Des administrateurs de l’État ont été nommés pour remplacer les maires élus dans des dizaines de municipalités pro-kurdes. Presque tous les médias kurdes – même une chaîne pour enfants kurdes – ont été fermés. Les organisations de la société civile kurde ont été fermées par le gouvernement pour avoir prétendument soutenu des groupes terroristes. Des milliers d’enseignants et de médecins kurdes ont été licenciés de leur travail dans la région. Plus de 10 000 membres, parlementaires et même les coprésidents du Parti démocratique du peuple kurde (HDP) ont été emprisonnés.
Des centres pour femmes, des centres culturels, des banques alimentaires, des centres d’art kurde, des associations de langue kurde et bien d’autres institutions ont été fermés par le gouvernement. Même certains clubs de football kurdes ont été fermés. Aujourd’hui, il n’existe plus aucune organisation ou dirigeant fort qui puisse s’adresser à la communauté kurde en temps de crise comme la pandémie de coronavirus.

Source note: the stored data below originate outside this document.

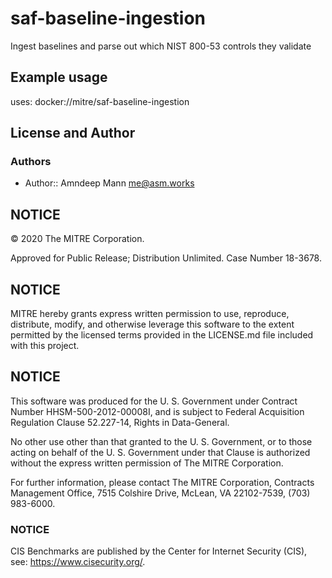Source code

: # saf-baseline-ingestion
Ingest baselines and parse out which NIST 800-53 controls they validate

## Example usage
uses: docker://mitre/saf-baseline-ingestion

## License and Author
### Authors

- Author:: Amndeep Mann [me@asm.works](mailto:me@asm.works)

## NOTICE
© 2020 The MITRE Corporation.

Approved for Public Release; Distribution Unlimited. Case Number 18-3678.

## NOTICE
MITRE hereby grants express written permission to use, reproduce, distribute, modify, and otherwise leverage this software to the extent permitted by the licensed terms provided in the LICENSE.md file included with this project.

## NOTICE
This software was produced for the U. S. Government under Contract Number HHSM-500-2012-00008I, and is subject to Federal Acquisition Regulation Clause 52.227-14, Rights in Data-General.

No other use other than that granted to the U. S. Government, or to those acting on behalf of the U. S. Government under that Clause is authorized without the express written permission of The MITRE Corporation.

For further information, please contact The MITRE Corporation, Contracts Management Office, 7515 Colshire Drive, McLean, VA  22102-7539, (703) 983-6000.

### NOTICE
CIS Benchmarks are published by the Center for Internet Security (CIS), see: https://www.cisecurity.org/.
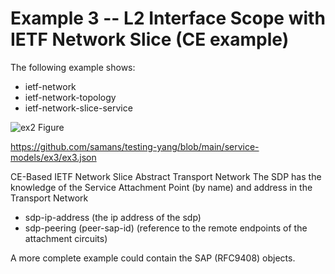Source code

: # Example 3 -- L2 Interface Scope with IETF Network Slice (CE example)
The following example shows:

- ietf-network
- ietf-network-topology
- ietf-network-slice-service

![ex2 Figure](https://github.com/samans/testing-yang/blob/main/service-models/ex3/ex3-diagram1.svg)

https://github.com/samans/testing-yang/blob/main/service-models/ex3/ex3.json

CE-Based IETF Network Slice
Abstract Transport Network
The SDP has the knowledge of the Service Attachment Point (by name) and address in the Transport Network
- sdp-ip-address (the ip address of the sdp)
- sdp-peering (peer-sap-id) (reference to the remote endpoints of the attachment circuits)

A more complete example could contain the SAP (RFC9408) objects.
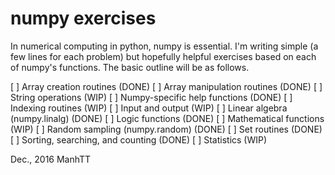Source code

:# numpy exercises

In numerical computing in python, numpy is essential. I'm writing simple (a few lines for each problem) but hopefully helpful exercises based on each of numpy's functions. The basic outline will be as follows.

  [ ] Array creation routines (DONE)
  [ ] Array manipulation routines (DONE)
  [ ] String operations (WIP)
  [ ] Numpy-specific help functions (DONE)
  [ ] Indexing routines (WIP)
  [ ] Input and output (WIP)
  [ ] Linear algebra (numpy.linalg) (DONE)
  [ ] Logic functions (DONE)
  [ ] Mathematical functions (WIP)
  [ ] Random sampling (numpy.random) (DONE)
  [ ] Set routines (DONE)
  [ ] Sorting, searching, and counting (DONE)
  [ ] Statistics (WIP)

Dec., 2016
ManhTT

Au cours des cinq dernières années, l’État a lancé une guerre contre la langue kurde. Les cours de kurde ont été fermés, les départements de langue kurde ont été fermés, les cours optionnels de kurde ont été annulés. Les noms kurdes ont été retirés des parcs publics, des rues et de tous les coins de nos villes. Les symboles culturels et linguistiques kurdes ont été détruits. Tous les panneaux d’affichage publics ont été tournés vers le turc.
Après l’éclatement de COVID-19, j’ai lancé une campagne de solidarité avec les quartiers pauvres de ma ville. En distribuant des colis alimentaires dans les quartiers de Sur et Bağlar, j’ai vu de nombreux panneaux d’affichage publics donnant des informations sur les mesures contre le coronavirus. Mais ils sont tous rédigés en turc.
Près de 70 % des habitants de ces quartiers parlent kurde et beaucoup ne connaissent pas le turc. Ils n’ont donc aucune idée de ce que ces panneaux d’affichage public leur disent sur les précautions à prendre contre la pandémie.
Aujourd’hui, il n’y a pas assez de tests, pas assez de médecins, pas de société civile.